What can I do if I am unhappy about any stage of the application process?
We want organisations and the individuals submitting applications to contact us if they have feedback on our application process that could lead to improvements. We also have a Complaints Policy that you can use to raise if you would like to make a complaint, which is available on our website. Complaints are managed by our Senior Grants Manager. Furthermore, every two to three years, we run an independently commissioned audit of our application process that is sent to all applicants and grant-holders – this offers a review of our application process too.
How long will we have to wait before receiving funds after having a proposal approved?
We aim to distribute the first payment of a grant as soon as possible after receiving and approving the required bank details as set out in the offer letter. The only time this is delayed is if there are conditions on the grant, for example: grant is payable upon recruitment to a role.
Who makes the decisions at the different stages of the application process?

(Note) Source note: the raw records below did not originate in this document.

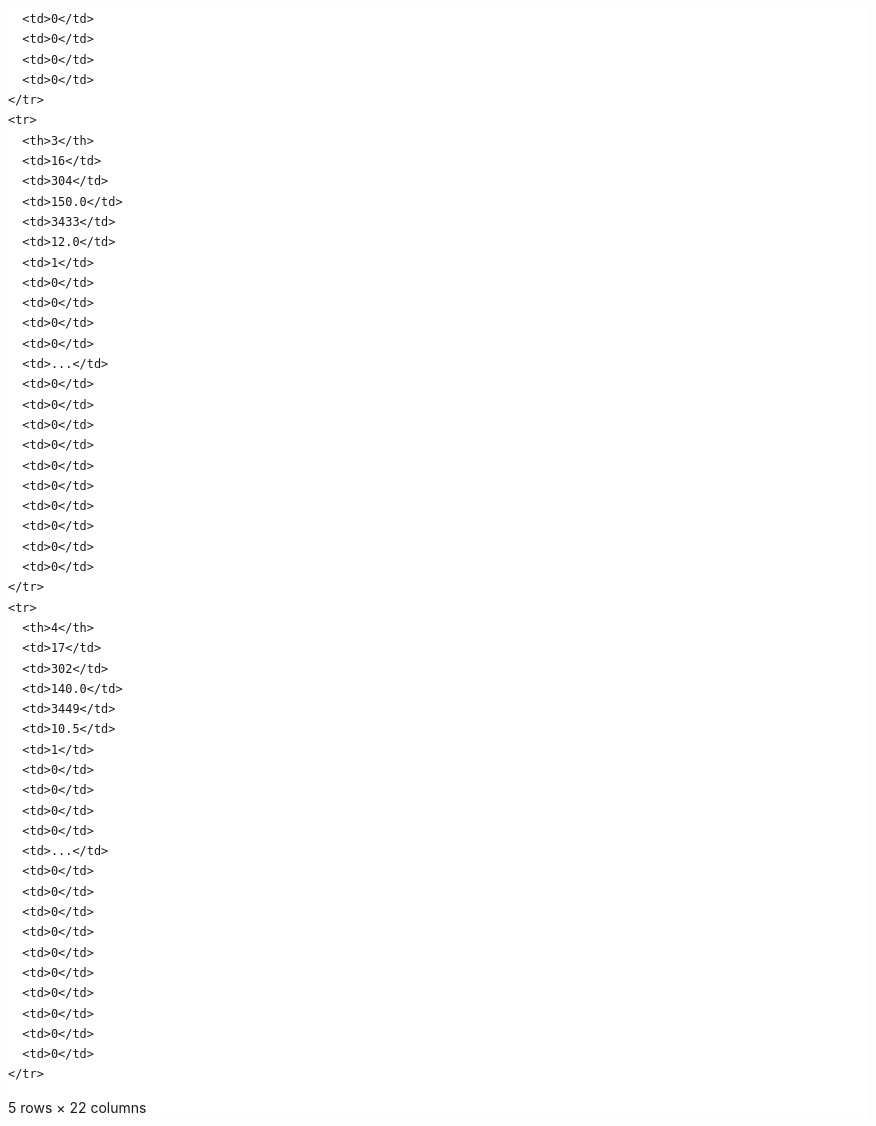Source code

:      <td>0</td>
      <td>0</td>
      <td>0</td>
      <td>0</td>
    </tr>
    <tr>
      <th>3</th>
      <td>16</td>
      <td>304</td>
      <td>150.0</td>
      <td>3433</td>
      <td>12.0</td>
      <td>1</td>
      <td>0</td>
      <td>0</td>
      <td>0</td>
      <td>0</td>
      <td>...</td>
      <td>0</td>
      <td>0</td>
      <td>0</td>
      <td>0</td>
      <td>0</td>
      <td>0</td>
      <td>0</td>
      <td>0</td>
      <td>0</td>
      <td>0</td>
    </tr>
    <tr>
      <th>4</th>
      <td>17</td>
      <td>302</td>
      <td>140.0</td>
      <td>3449</td>
      <td>10.5</td>
      <td>1</td>
      <td>0</td>
      <td>0</td>
      <td>0</td>
      <td>0</td>
      <td>...</td>
      <td>0</td>
      <td>0</td>
      <td>0</td>
      <td>0</td>
      <td>0</td>
      <td>0</td>
      <td>0</td>
      <td>0</td>
      <td>0</td>
      <td>0</td>
    </tr>
  </tbody>
</table>
<p>5 rows × 22 columns</p>
</div>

The Grants Team perform simple eligibility checks when an application is submitted and may reject proposals at this point if they do not pass these tests. Trustees are responsible for all decisions at the first and second stages and are assisted by the Grants Team in making these decisions.
What information do I need to make an application?
You can view all the information that we require for our first and second stage applications in this guidance document.
Can I include hyperlinks and/or images in my application?
You can include some hyperlinks to supplementary information that support what you have referred to in your application. We encourage you to offer some context for the hyperlinks, as we may not be able to read the information contained within the hyperlinked information in full. Images can also be used, but please note that these images will need to be included as part of the two-page limit we set for first stage application.
Do you ask applicants for information on Diversity, Equity and Inclusion?
Yes. We have adopted the Diversity, Equity and Inclusion (DEI) Standard, which means we ask applicants to provide information about DEI as part of their first stage application. The DEI Data Standard has been produced by a group of charitable funders, including us, and you can find out more about this work here.
We are asking these questions to gain a better understanding about the kinds of organisations that are applying to us and that we go on to fund. Please note that the information provided will not be used as part of our decision making. There is no judgment or preference for particular responses. Applicants also have the option of selecting 'prefer not to say' for this section of the application.